There was no submissions made in this regard
during the review to sway Windell J not to follow the normal
directives in
Coetzeestroom
and
MacLean supra.
[24]
The underlying ratio in
Coetzeestroom
and
MacLean
for
not mulching the individuals acting in a
quasi-judicial
capacity
was whether they acted
bona fide.
There are various examples
where individuals acting in a quasi-judicial capacity should not be
mulched with costs unless they acted
in bad faith (not
bona fide)
.
See
Herbstein supra 724-725.
[25]
Returning to the requirement of finality of the review judgment, what
the respondent (the plaintiff a quo) tries to achieve
is to have the
cost order as ruled upon by Windell J that each party should pay its
own costs, overturned. Windell J addressed
the issue of costs
and it is part of the review order which all agree is a final order.
This court as a court of first instance
does not have the
jurisdiction to overturn an order by a court of equal standing. What
should have happened is that the respondent
(plaintiff a quo) should
have approached Windell J for a clarification of the cost order or
appealed the order.

########

INSTRUCTION 1 →
Please copy the records from their first line through the line containing "For every layout", with both of those lines included, and leave the pictures out.

EXCERPTED DATA →
########

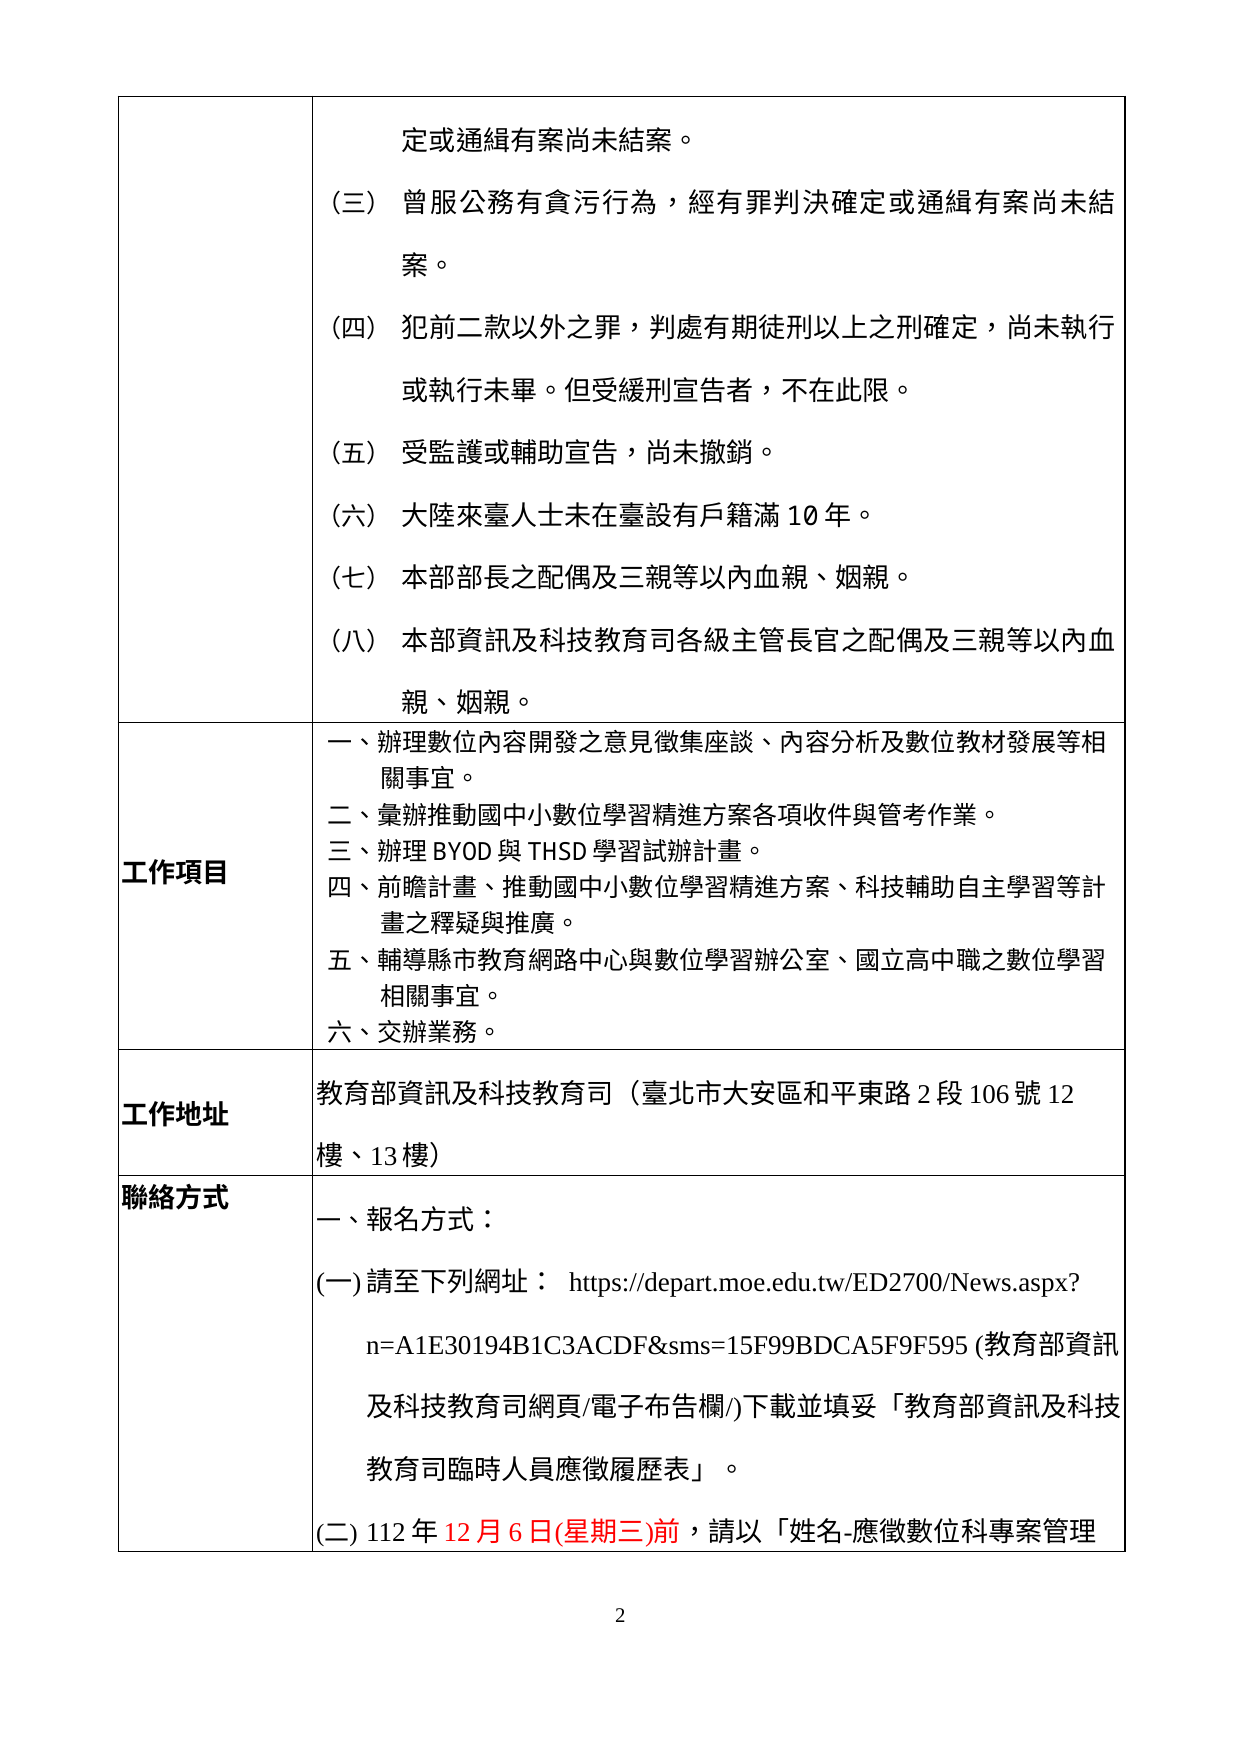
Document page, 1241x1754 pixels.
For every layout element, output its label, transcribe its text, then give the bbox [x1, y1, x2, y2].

table_cell 報名方式： 請至下列網址： https://depart.moe.edu.tw/ED2700/News.aspx?n=A1E30194B1C3ACDF&sms=15F99BDCA5F9F595 (教育部資訊及科技教育司網頁/電子布告欄/)下載並填妥「教育部資訊及科技教育司臨時人員應徵履歷表」。 112年12月6日(星期三)前，請以「姓名-應徵數位科專案管理師(一)」為標題，傳送下列2份電子檔資料至教育部資科司專案管理師(一)徵才電子信箱：mng1@mail.moe.gov.tw，電子檔資料應與紙本報名資料相符。 教育部資訊及科技教育司臨時人員應徵履歷表，檔名為「姓名-應徵數位科專案管理師(一)履歷表」之odt檔。 簽名之履歷表，併同相關證明文件，檔名為「姓名-應徵數位科專案管理師(一)」之PDF檔。 紙本報名資料應至遲於112年12月6日(星期三)寄送本案聯絡人收執（以郵戳為憑），並請於信封上註明「應徵教育部資訊及科技教育司臨時人員職缺：數位科專案管理師(一)」及應徵人員姓名、白天聯絡電話。 未依規定報名者（包括報名逾期、未郵寄紙本報名資料、未傳送電子檔資料、紙本應徵履歷表未簽名、報名資料不齊全等情形），恕不受理。 請將下列報名資料以A4格式印製，並依序裝訂後郵寄： 教育部資訊及科技教育司臨時人員應徵履歷表（雙面列印並簽名） 最高學歷畢業證書影本 與資格條件相符之相關工作經歷證明文件影本（無則免附） 考試、專業證照或語文能力證明影本（無則免附） 身心障礙證明影本（無則免附） 其他相關證明文件資料 (註：履歷表應填之欄位填寫不清楚或未檢附證明文件者均不予採計) 視應徵人員之學經歷專長，擇優通知面試。未獲通知面試或未獲錄取者，恕不另行通知，所送資料亦不退件。 為維護甄選公平性，嚴禁各種請託關說，違者一律不予錄取。 工作期間：依簽訂聘僱契約內容（試用期間為3個月）。 薪資：328薪點(月支報酬新臺幣以下同42,542元)起。具有下列職前年資得提敘薪級，合併以提高5薪級為限(至368薪點：月支報酬47,730元）。惟基於一資不二採原則，用以取得基本資格條件之年資，不得重複採計提敘薪級之年資： 曾任公立機關(構)學校、公營事業機構、行政法人或財團法人，其工作性質相近、服務成績優良且連續任職滿一年之年資，提供相關證明文件者得予按年採計提敘薪級。 曾任民營事業機構，其工作性質相近、職責程度相當、服務成績優良且連續服務滿一年以上之年資，得於試用期滿後檢具相關年資證明文件，經本部臨時人員人事審議小組審議通過後，按年採計提敘薪級，並追溯自到職之日生效。 本次職缺除正取名額外，得擇優增列候補名額1-2名（不符遴用需求，得予從缺），候補期間自甄選結果確定之翌日起算3個月內有效。 本案聯絡人：謝麗英小姐，聯絡電話：02-7712-9011，聯絡地址：10622臺北市大安區和平東路2段106號12樓（教育部資訊及科技教育司）。 [313, 1176, 1124, 1551]
table_cell [119, 97, 312, 722]
table_cell 具備下列資格條件之一，且非本部現職臨時人員者： 公立或立案之私立大學研究院、所，或符合教育部採認規定之國外大學研究院、所畢業，得有碩士以上學位證書者，具備公文寫作、計畫擬撰及專案管理能力，有資訊能力或數位學習背景者，及具工作熱忱、學習精神、勇於解決問題，並有主動積極的團隊合作精神及溝通協調能力尤佳。 公立或立案之私立獨立學院以上學校，或符合教育部採認規定之國外獨立學院以上學校各所系科畢業，得有學士學位證書，並具有與擬任工作性質相近之工作經驗4年以上者，具備公文寫作、計畫擬撰及專案管理能力，有資訊能力或數位學習背景者，及具工作熱忱、學習精神、勇於解決問題，並有主動積極的團隊合作精神及溝通協調能力尤佳。 無下列情事者： 未具或喪失中華民國國籍。 動員戡亂時期終止後，曾犯內亂罪、外患罪，經有罪判決確定或通緝有案尚未結案。 曾服公務有貪污行為，經有罪判決確定或通緝有案尚未結案。 犯前二款以外之罪，判處有期徒刑以上之刑確定，尚未執行或執行未畢。但受緩刑宣告者，不在此限。 受監護或輔助宣告，尚未撤銷。 大陸來臺人士未在臺設有戶籍滿10年。 本部部長之配偶及三親等以內血親、姻親。 本部資訊及科技教育司各級主管長官之配偶及三親等以內血親、姻親。 [313, 97, 1124, 722]
table_cell 聯絡方式 [119, 1176, 312, 1551]
table_cell 工作項目 [119, 723, 312, 1049]
table_cell 工作地址 [119, 1050, 312, 1175]
table_cell 教育部資訊及科技教育司（臺北市大安區和平東路2段106號12 樓、13樓） [313, 1050, 1124, 1175]
table_cell 辦理數位內容開發之意見徵集座談、內容分析及數位教材發展等相關事宜。 彙辦推動國中小數位學習精進方案各項收件與管考作業。 辦理BYOD與THSD學習試辦計畫。 前瞻計畫、推動國中小數位學習精進方案、科技輔助自主學習等計畫之釋疑與推廣。 輔導縣市教育網路中心與數位學習辦公室、國立高中職之數位學習相關事宜。 交辦業務。 [313, 723, 1124, 1049]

########

INSTRUCTION 2 →
According to the court excerpt, why can this court not overturn Windell J's cost order? Answer in one to three sentences.

CORRECT OUTPUT 1 →
Document page, 1241x1754 pixels.
For every layout element, output its label, transcribe its text, then give the bbox [x1, y1, x2, y2].

CORRECT OUTPUT 2 →
Sitting as a court of first instance, this court has no jurisdiction to overturn an order made by a court of equal standing. Windell J's cost order is part of the review order, which all agree is final. The respondent should instead have asked Windell J to clarify the cost order or appealed it.